# Excerpt provided:
Total navigation time, \(T_{{\boldsymbol{x}}_{A} \rightarrow {\boldsymbol{x}}_{B}}\) (open symbols) and total power-on time, \(T_{pow}\) (full symbols), measured for different trajectories obtained during the training as a function of the episode number, and for three different values of \(\lambda \).

Fig. 4.
figure 4

(Main panel) PDFs of the arrival time, \(T_{{\boldsymbol{x}}_{A} \rightarrow {\boldsymbol{x}}_{B}}\) normalized by the free-flight time \(T_{A \rightarrow B}^{free}\), and measured over 40k different trajectories evolving on a time-independent flow. The different colors indicate different values of \(\lambda \), from \(\lambda =0\) (no extra cost for using power-on, green color) up to \(\lambda =10\) (yellow color). The failures bars indicate the probability that a trajectory following a given policy does not reach the final target. (Inset) PDFs of the power-on time, \(T_{pow}\), normalized by \(T_{A \rightarrow B}^{free}\), measured along the same 40k trajectories shown in the main panel. (Color figure online)

Fig. 5.

# Apply what you read:
- 1) Please transcribe the part of the captions on navigation and power-on time that opens with the words containing "(Main panel) PDFs" and closes with "(Color figure online)".
- 2) Go on with the captions on navigation and power-on time, starting right after their final line.

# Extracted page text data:
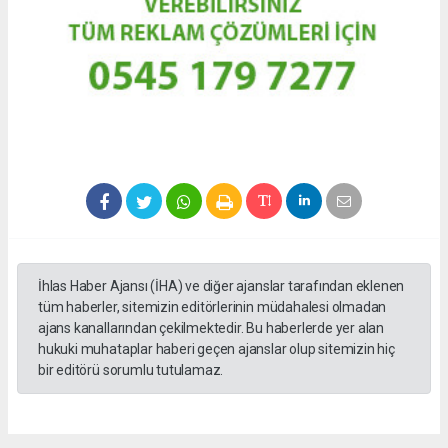
İhlas Haber Ajansı (İHA) ve diğer ajanslar tarafından eklenen
tüm haberler, sitemizin editörlerinin müdahalesi olmadan
ajans kanallarından çekilmektedir. Bu haberlerde yer alan
hukuki muhataplar haberi geçen ajanslar olup sitemizin hiç
bir editörü sorumlu tutulamaz.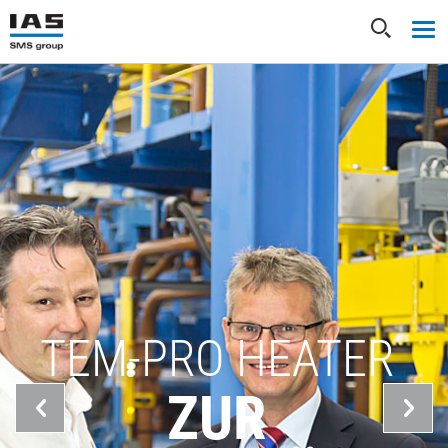
TEM-PRO HEATER
ZUR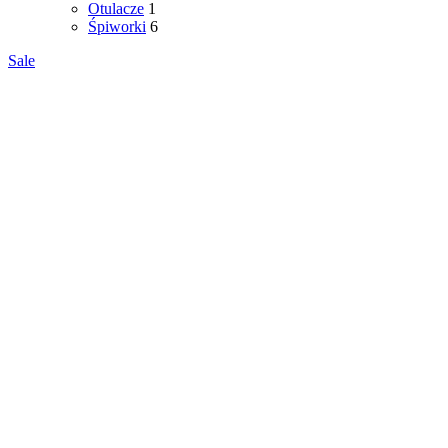
Otulacze
1
Śpiworki
6
Sale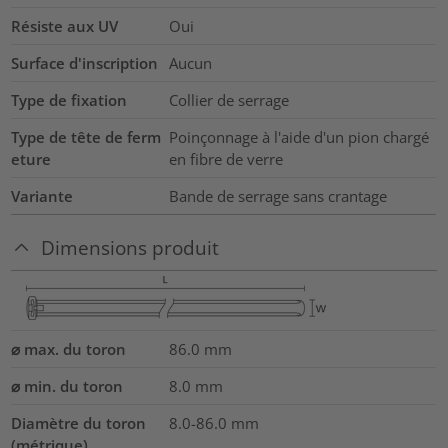
Résiste aux UV
Oui
Surface d'inscription
Aucun
Type de fixation
Collier de serrage
Type de tête de ferm
Poinçonnage à l'aide d'un pion chargé
eture
en fibre de verre
Variante
Bande de serrage sans crantage
Dimensions produit
⌀ max. du toron
86.0
mm
⌀ min. du toron
8.0
mm
Diamètre du toron
8.0-86.0
mm
(métrique)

# Outputs in order:
- 1)
(Main panel) PDFs of the arrival time, \(T_{{\boldsymbol{x}}_{A} \rightarrow {\boldsymbol{x}}_{B}}\) normalized by the free-flight time \(T_{A \rightarrow B}^{free}\), and measured over 40k different trajectories evolving on a time-independent flow. The different colors indicate different values of \(\lambda \), from \(\lambda =0\) (no extra cost for using power-on, green color) up to \(\lambda =10\) (yellow color). The failures bars indicate the probability that a trajectory following a given policy does not reach the final target. (Inset) PDFs of the power-on time, \(T_{pow}\), normalized by \(T_{A \rightarrow B}^{free}\), measured along the same 40k trajectories shown in the main panel. (Color figure online)

- 2)
figure 5

PDFs of the arrival time, \(T_{{\boldsymbol{x}}_{A} \rightarrow {\boldsymbol{x}}_{B}}\) (solid lines, full symbols) and of the power-on time, \(T_{pow}\) (dashed lines, open symbols) measured over 60k different trajectories following the optimal policy in a time-dependent flow, both normalized by the free-flight time \(T_{A \rightarrow B}^{free}\). Colours distinguish the two values of \(\lambda \) used during the training. The navigation speed used along these trajectories is \(\tilde{V}_s=0.2\), hence, \(20\%\) of the maximum flow velocity amplitude. The failures bars indicate the probability of a trajectory to not reach the target after a long navigation time. (Color figure online)

4 Results (Time-Dependent Flow)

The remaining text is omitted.